I had a conversation today with someone that sort of hurt my feelings/got me thinking. They asked why I hadn’t found a job yet, and I explained that I stopped looking because I’ll be having a surgery soon and I think it’s pointless to start a job if I’m just going to have to take a leave of absence/quit it for the surgery.
They thought that I should look anyway, because I could get a couple weeks in at the new job. I still think it would be rude to get a job, tell them I’m unable to work because I’ll be having a surgery, and then have them have to hire someone else. That’s if they hire me in the first place. Most places won’t hire you if they know you won’t be able to work solidly because it’s too much of a hassle. When my sister was looking for a job she had to tell every potential employer that she was getting married and going on a honeymoon for a couple of weeks. The places didn’t hire her because what’s the point in hiring someone who can’t work?
But still, this person hurt my feelings. They said that another person had been chatting with them about my job situation, and that they agree that I should get a job and work anyway. I was miffed at this point, and told them to walk a day in my shoes and come back with what they discovered. Of course, this angered them and the conversation ended. I was trying to get them to see it from my point of view; places don’t hire you unless they know you’ll be able to work the required term. Meaning if I was seeking summer full time employment, they would only hire me if I could work the entire summer full time. If I needed time off for a surgery, they wouldn’t hire me because they would just need to hire someone else to take over.

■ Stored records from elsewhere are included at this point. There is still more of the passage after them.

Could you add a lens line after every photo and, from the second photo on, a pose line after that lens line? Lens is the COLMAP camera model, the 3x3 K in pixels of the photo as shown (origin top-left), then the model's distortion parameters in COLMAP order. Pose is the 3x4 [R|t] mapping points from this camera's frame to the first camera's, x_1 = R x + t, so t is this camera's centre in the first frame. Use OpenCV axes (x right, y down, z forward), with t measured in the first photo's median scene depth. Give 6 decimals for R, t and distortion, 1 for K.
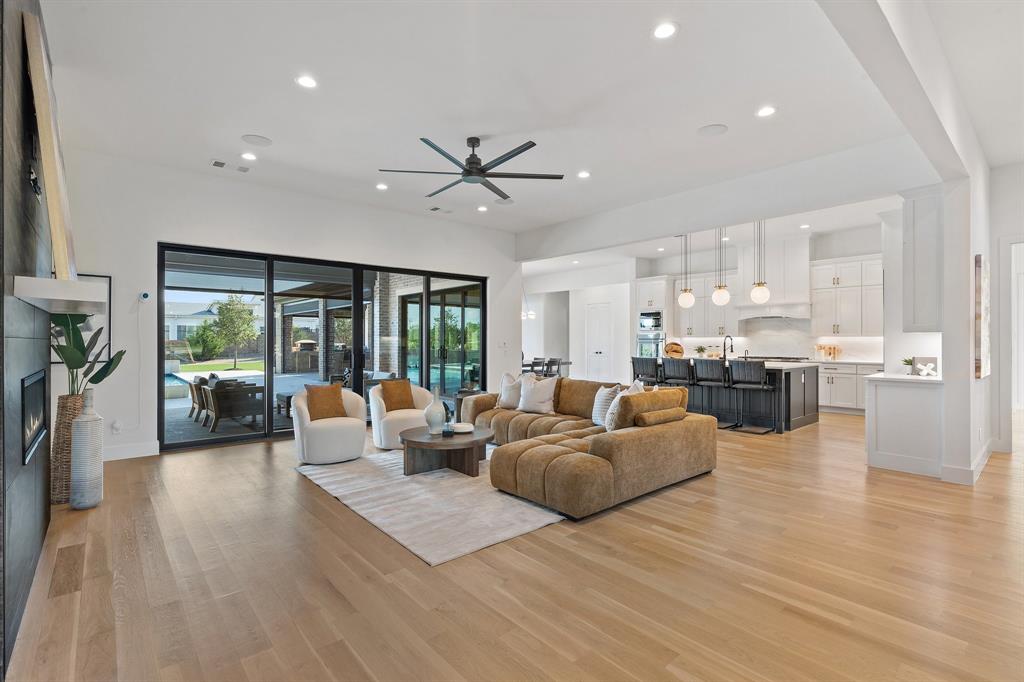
lens RADIAL K [[467.7, 0, 511.8], [0, 467.7, 342.5], [0, 0, 1]] dist [-0.006606, 0.002351]
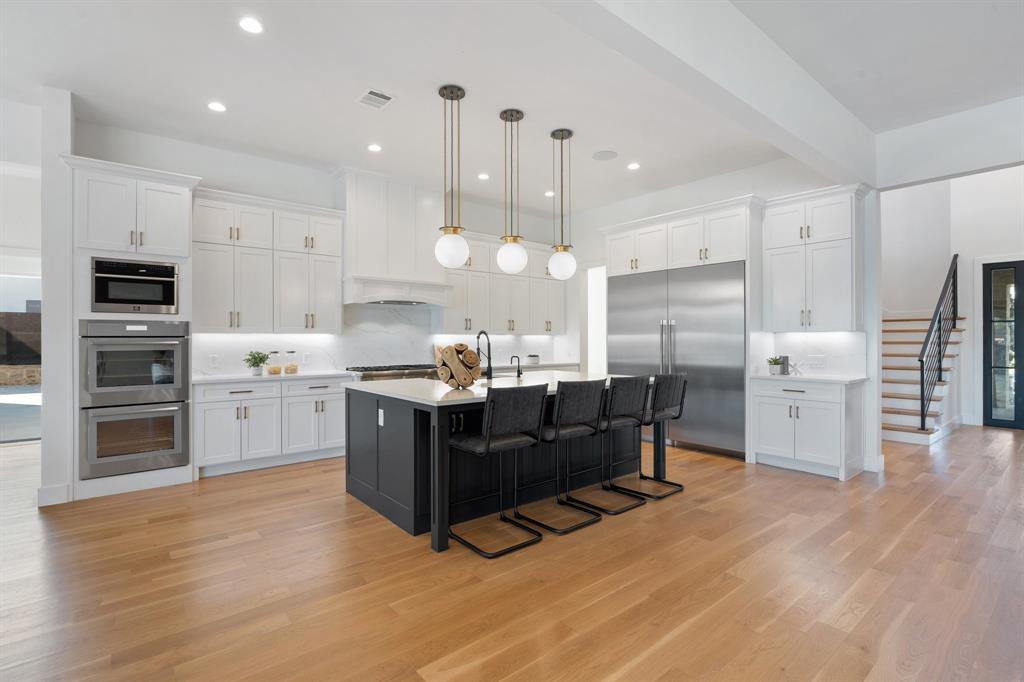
lens RADIAL K [[487.8, 0, 511.9], [0, 487.8, 337.2], [0, 0, 1]] dist [-0.003920, -0.000264]
pose [[0.026679, 0.004826, 0.999632, -0.101197], [0.006678, 0.999965, -0.005006, -0.004066], [-0.999622, 0.006809, 0.026646, 0.951516]]
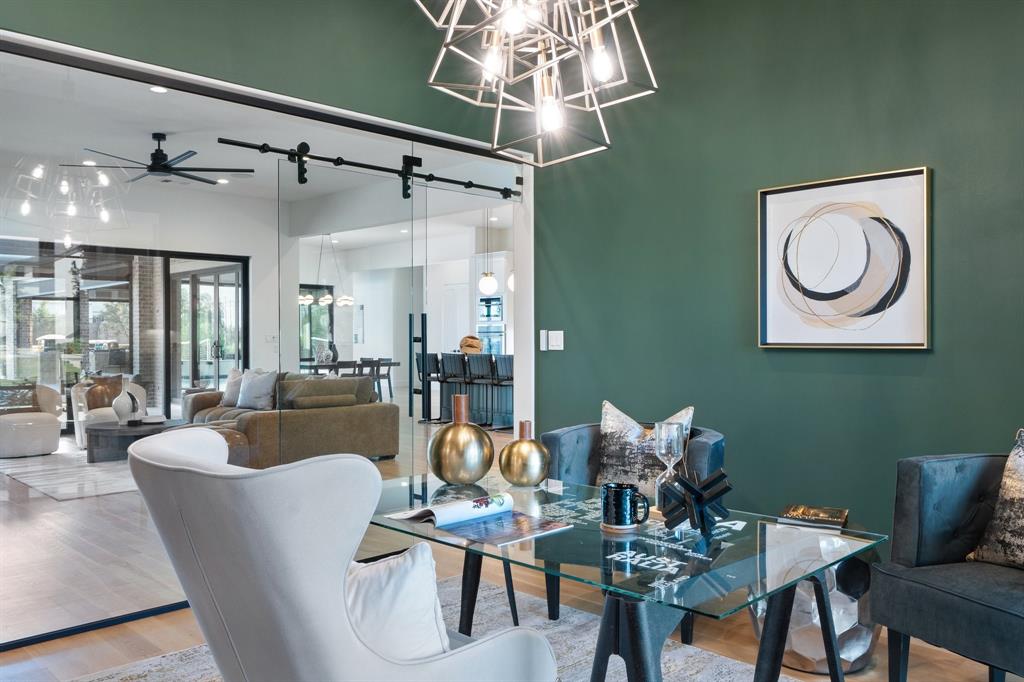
lens RADIAL K [[784.5, 0, 508.2], [0, 784.5, 338.4], [0, 0, 1]] dist [0.004897, 0.003542]
pose [[0.996928, -0.001603, 0.078309, 0.305173], [0.001759, 0.999997, -0.001918, 0.007995], [-0.078306, 0.002050, 0.996927, -0.431010]]
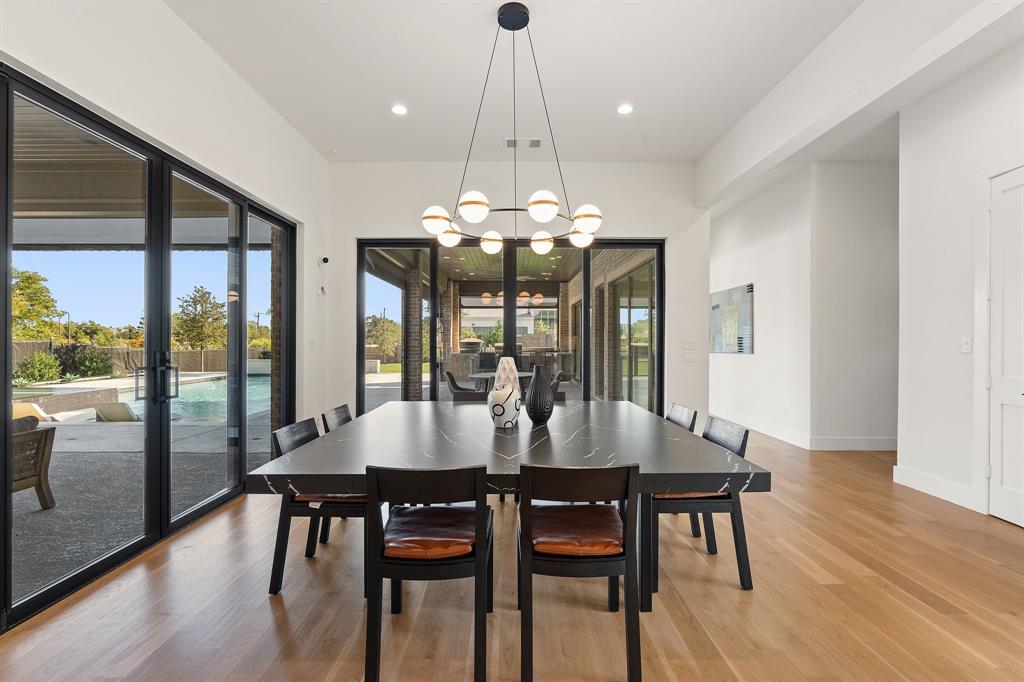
lens RADIAL K [[467.7, 0, 512.4], [0, 467.7, 340.0], [0, 0, 1]] dist [-0.006606, 0.002351]
pose [[0.753294, 0.001626, -0.657682, 0.259077], [-0.004506, 0.999986, -0.002688, -0.000786], [0.657668, 0.004988, 0.753291, 1.229328]]
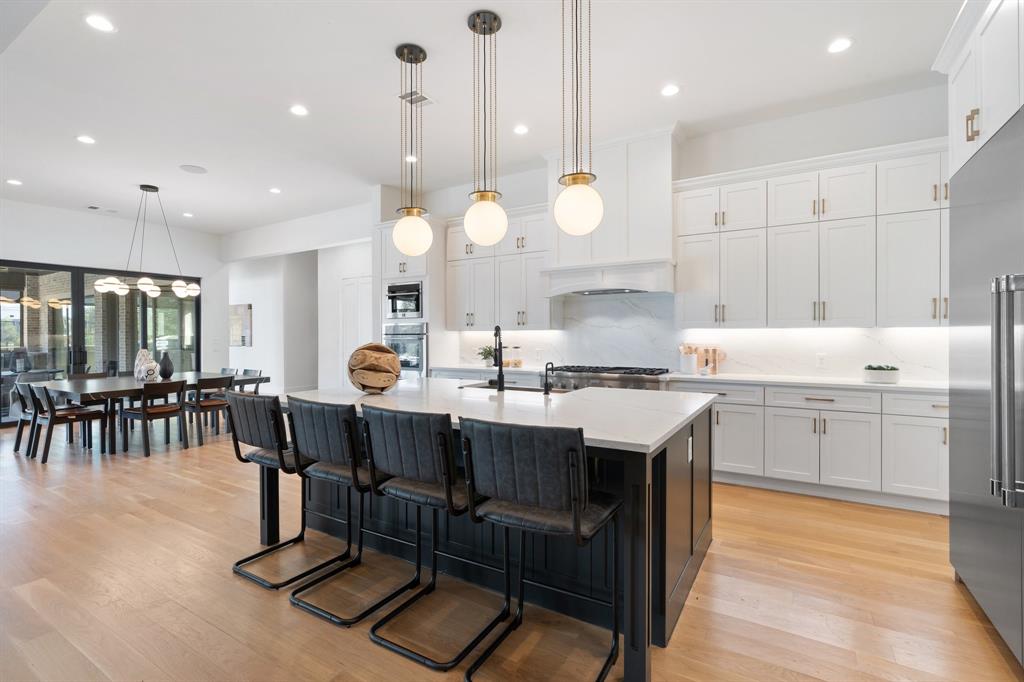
lens RADIAL K [[467.7, 0, 505.0], [0, 467.7, 338.6], [0, 0, 1]] dist [-0.006606, 0.002351]
pose [[0.955048, -0.006003, 0.296390, 0.337993], [0.004847, 0.999978, 0.004634, -0.005626], [-0.296411, -0.002990, 0.955056, 0.613579]]
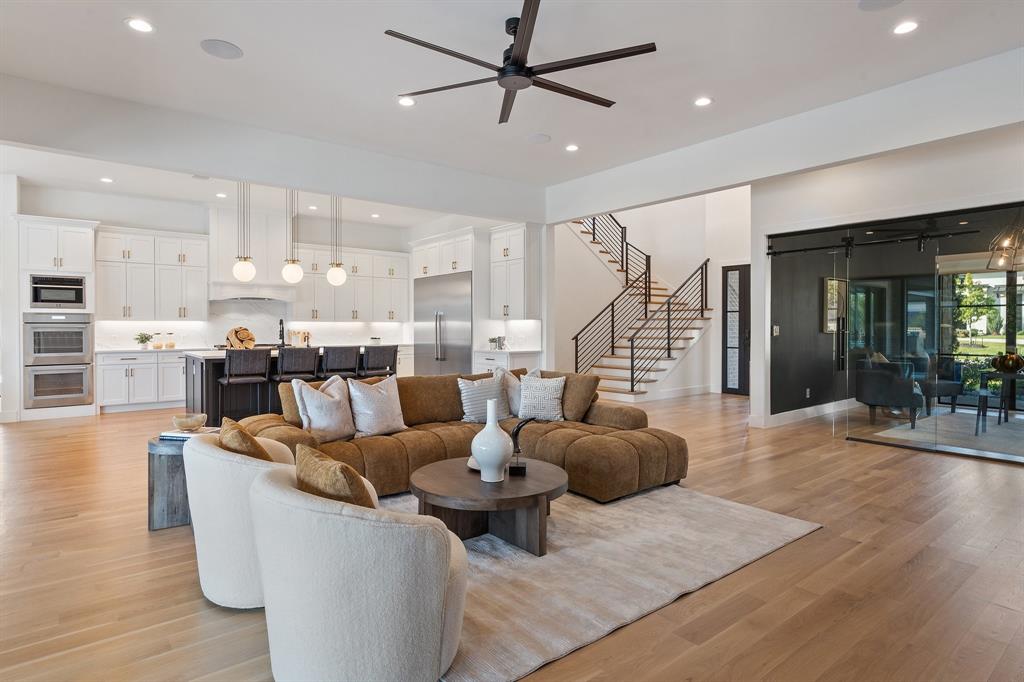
lens RADIAL K [[546.2, 0, 506.5], [0, 546.2, 330.4], [0, 0, 1]] dist [-0.004284, 0.000976]
pose [[0.054046, -0.006380, 0.998518, -0.487608], [0.005364, 0.999967, 0.006099, 0.001275], [-0.998524, 0.005027, 0.054078, 0.545783]]
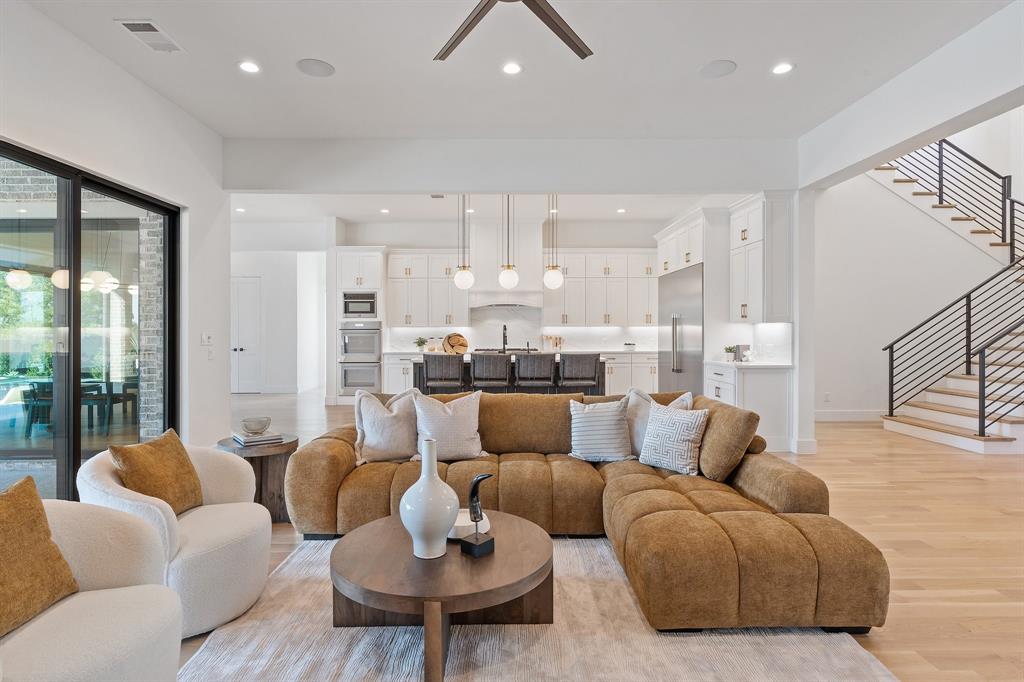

I find it difficult to explain myself to family and friends because I always feel like I’m just complaining by stating my opinion on things. Truthfully, I have been looking for a job and sending out resumes like crazy. Job Bank has been the top visited site by me in the last month. A lot of jobs require you to have transportation and I license – which I lack. This makes getting a job even more difficult. I was hoping the local retail store would hire me, but I haven’t heard back from them. I haven’t had much experience – or any actually – in retail. I have 2 years worth of experience in costumer service, but none in retail. This sort of puts a damper on applying at retail stores, who prefer it if you have retail experience.
So I’m stressed out about money, and about school. I still don’t have any clue what I’m going to do. I’m waiting to hear back about Office Admin, and I think the Journalism program I applied for and got accepted into has revoked their offer as I never replied back to them. Gah!
Anyways, I’m looking forward to next year. My pen pal, Mandy, and I are planning on actually getting together. I want to go visit her in her home town, because it’s apparently really nice there. I haven’t seen her since grade 7, so it would be nice to see her again.